World-class SMEs have a far different view of the state of affairs. Far from believing that a webmaster is only a technical person with high programming skills and web knowledge, they grow internally such a role from the very beginning (or as soon as they realise its importance) and nominate such person Project Manager of the e-project. He or she covers the role part-time or full-time, as required.

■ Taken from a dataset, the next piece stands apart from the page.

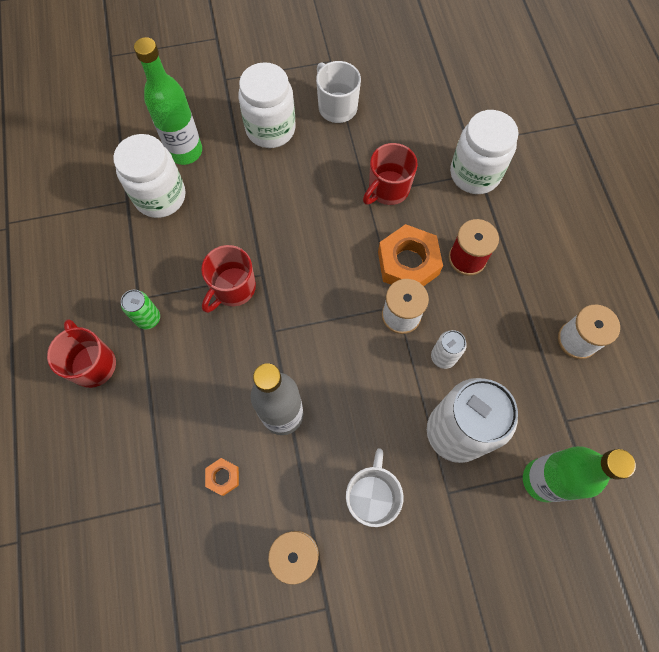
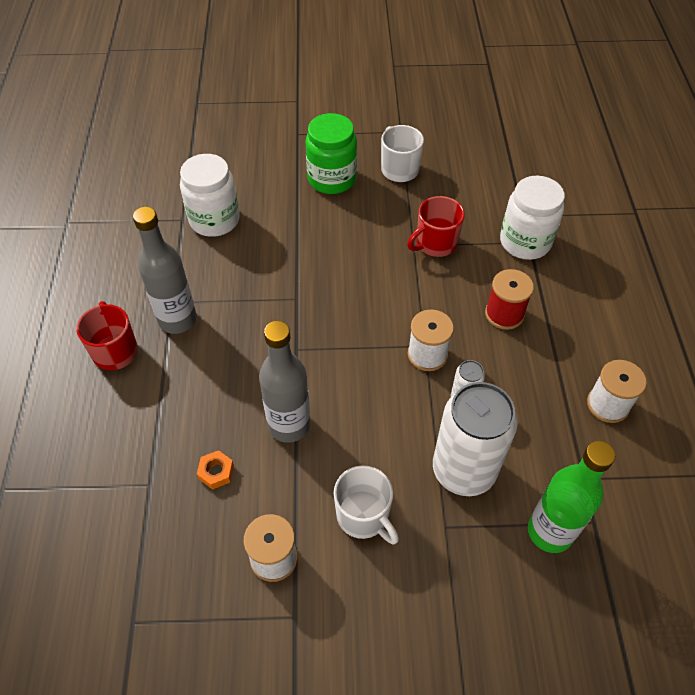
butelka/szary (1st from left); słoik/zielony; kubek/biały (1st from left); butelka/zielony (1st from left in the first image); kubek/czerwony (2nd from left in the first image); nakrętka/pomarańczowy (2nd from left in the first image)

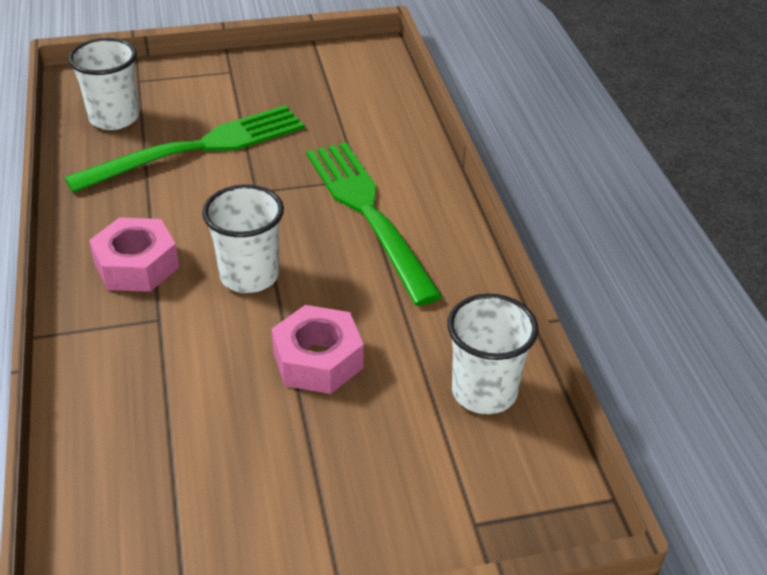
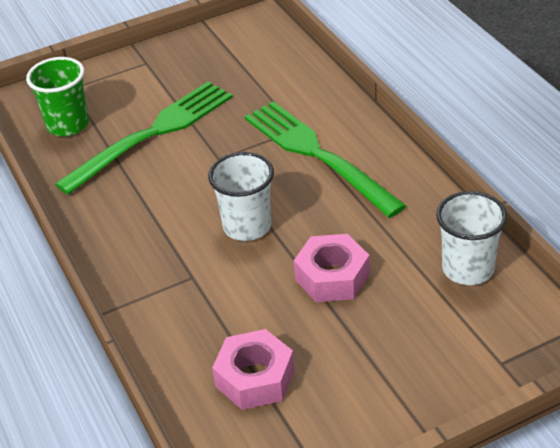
szklanka/zielony; nakrętka/różowy (1st from left)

The webmaster is the secret and makes the difference between failure and success of the enterprise's e-project.
Besides being deeply involved in the first two major steps of the e-project (Inception and Definition), the webmaster has a number of strategic actions to co-ordinate thereafter:

  • Co-ordinates the definition of the Web Site contents (especially the core content message)
  • Plans the Web Site overall architecture and supervises/co-ordinates the design. Co-ordinates the selection of the correct domain and hosting solution.
  • Supervises the Web Site uploading/launching, co-ordinating real-world and e-world marketing and promotion initiatives
  • Is in charge of operation and maintenance of the Web Site
  • Co-ordinates all marketing initiatives subsequent to initial launch and monitors/measures results.
  • Sets up all necessary actions to develop and grow a loyal e-community
  • Through traffic monitoring, e-metrics and data mining techniques analyses and gets to know as much as possible about users' behaviour
  • Co-ordinates all users' support/interface actions
  • Ensures Web Site visibility and traceability through a number of technical and relational initiatives
  • Manages all legal, privacy and copyright issues
  • Manages all aspects of enterprise's e-brand identity (generation, growth, support)
  • Co-ordinates technically and organisationally all B2C and/or B2B strategies and tools
  • Administers each and every aspect of the e-project on an ongoing basis: monitoring results against set objectives, and changing/updating objectives on a regular basis
  • When the nature and entity of the e-project is such to require a project team (internal/external), the webmaster co-ordinates all members of the team

The webmaster is (must be) a good project manager, planner, co-ordinator and administrator, skilled in modern marketing principles, and knowledgeable sufficiently about the web technical aspects (including some basic knowledge of Web languages, programming languages, protocols, etc.).
Without an internal webmaster, the SME should not even embark in any sort of e-project: the result might be more harmful than beneficial......    

e-performance can be measured, like any other component of enterprise's performance (more »).
In the new millennium, it is an essential ingredient of the overall enterprise's performance.